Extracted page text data
○ ○ ○ ○ ○

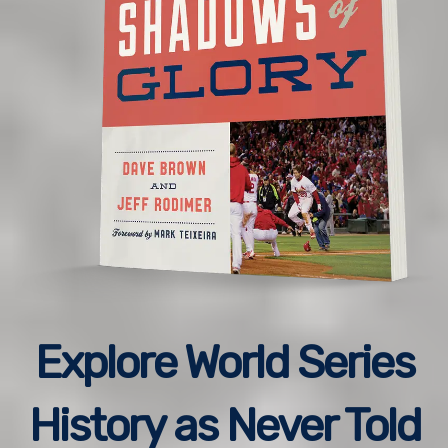
Explore World Series
History as Never Told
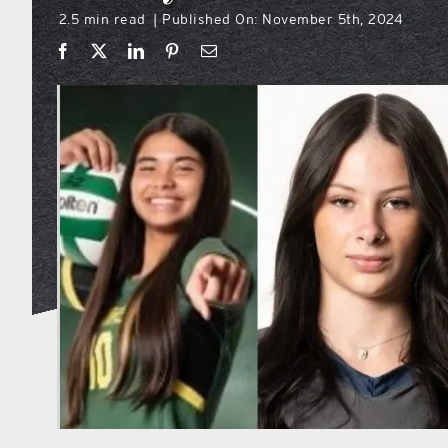
2.5 min read
Published On: November 5th, 2024
|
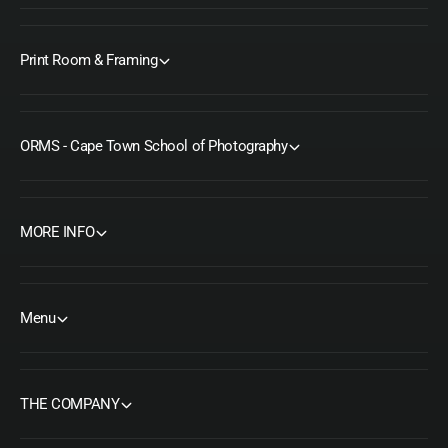
Print Room & Framing
ORMS - Cape Town School of Photography
MORE INFO
Menu
THE COMPANY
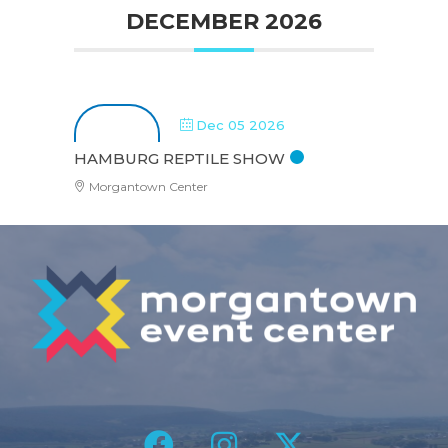
DECEMBER 2026
Dec 05 2026
HAMBURG REPTILE SHOW
Morgantown Center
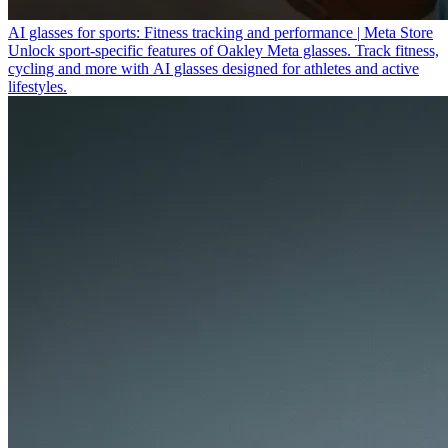
AI glasses for sports: Fitness tracking and performance | Meta Store
Unlock sport-specific features of Oakley Meta glasses. Track fitness,
cycling and more with AI glasses designed for athletes and active
lifestyles.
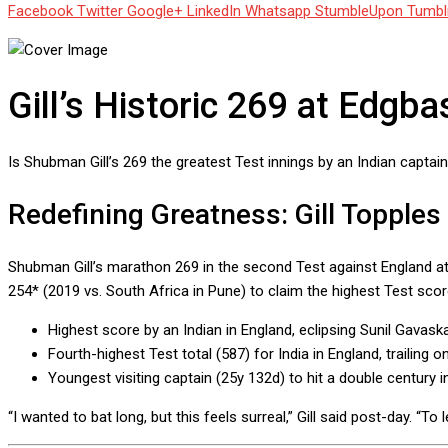
Facebook
Twitter
Google+
LinkedIn
Whatsapp
StumbleUpon
Tumbl
Gill’s Historic 269 at Edgb
Is Shubman Gill’s 269 the greatest Test innings by an Indian captai
Redefining Greatness: Gill Topples
Shubman Gill’s marathon 269 in the second Test against England at 
254* (2019 vs. South Africa in Pune) to claim the highest Test score
Highest score by an Indian in England, eclipsing Sunil Gavask
Fourth-highest Test total (587) for India in England, trailing 
Youngest visiting captain (25y 132d) to hit a double century
“I wanted to bat long, but this feels surreal,” Gill said post-day. “T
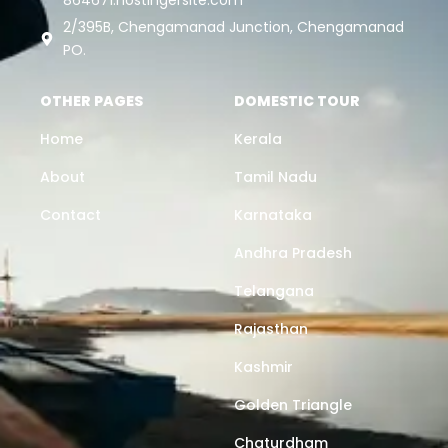
2/395B, Chengamanad Junction, Chengamanad
PO.
OTHER PAGES
DOMESTIC TOUR
Home
Kerala
About
Tamil Nadu
Contact
Karnataka
Andhra Pradesh
Telangana
Rajasthan
Kashmir
Golden Triangle
Chaturdham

○ ○ ○ ○ ○

#### PROBLEM STATEMENT
If a record contains a picture, drop the picture and repeat the rest exactly.

#### RESULT OF THIS TASK
Explore World Series
History as Never Told
2.5 min read
Published On: November 5th, 2024
|
Print Room & Framing
ORMS - Cape Town School of Photography
MORE INFO
Menu
THE COMPANY
DECEMBER 2026
Dec 05 2026
HAMBURG REPTILE SHOW
Morgantown Center
AI glasses for sports: Fitness tracking and performance | Meta Store
Unlock sport-specific features of Oakley Meta glasses. Track fitness,
cycling and more with AI glasses designed for athletes and active
lifestyles.
Facebook
Twitter
Google+
LinkedIn
Whatsapp
StumbleUpon
Tumbl
Gill’s Historic 269 at Edgb
Is Shubman Gill’s 269 the greatest Test innings by an Indian captai
Redefining Greatness: Gill Topples
Shubman Gill’s marathon 269 in the second Test against England at 
254* (2019 vs. South Africa in Pune) to claim the highest Test score
Highest score by an Indian in England, eclipsing Sunil Gavask
Fourth-highest Test total (587) for India in England, trailing 
Youngest visiting captain (25y 132d) to hit a double century
“I wanted to bat long, but this feels surreal,” Gill said post-day. “T
2/395B, Chengamanad Junction, Chengamanad
PO.
OTHER PAGES
DOMESTIC TOUR
Home
Kerala
About
Tamil Nadu
Contact
Karnataka
Andhra Pradesh
Telangana
Rajasthan
Kashmir
Golden Triangle
Chaturdham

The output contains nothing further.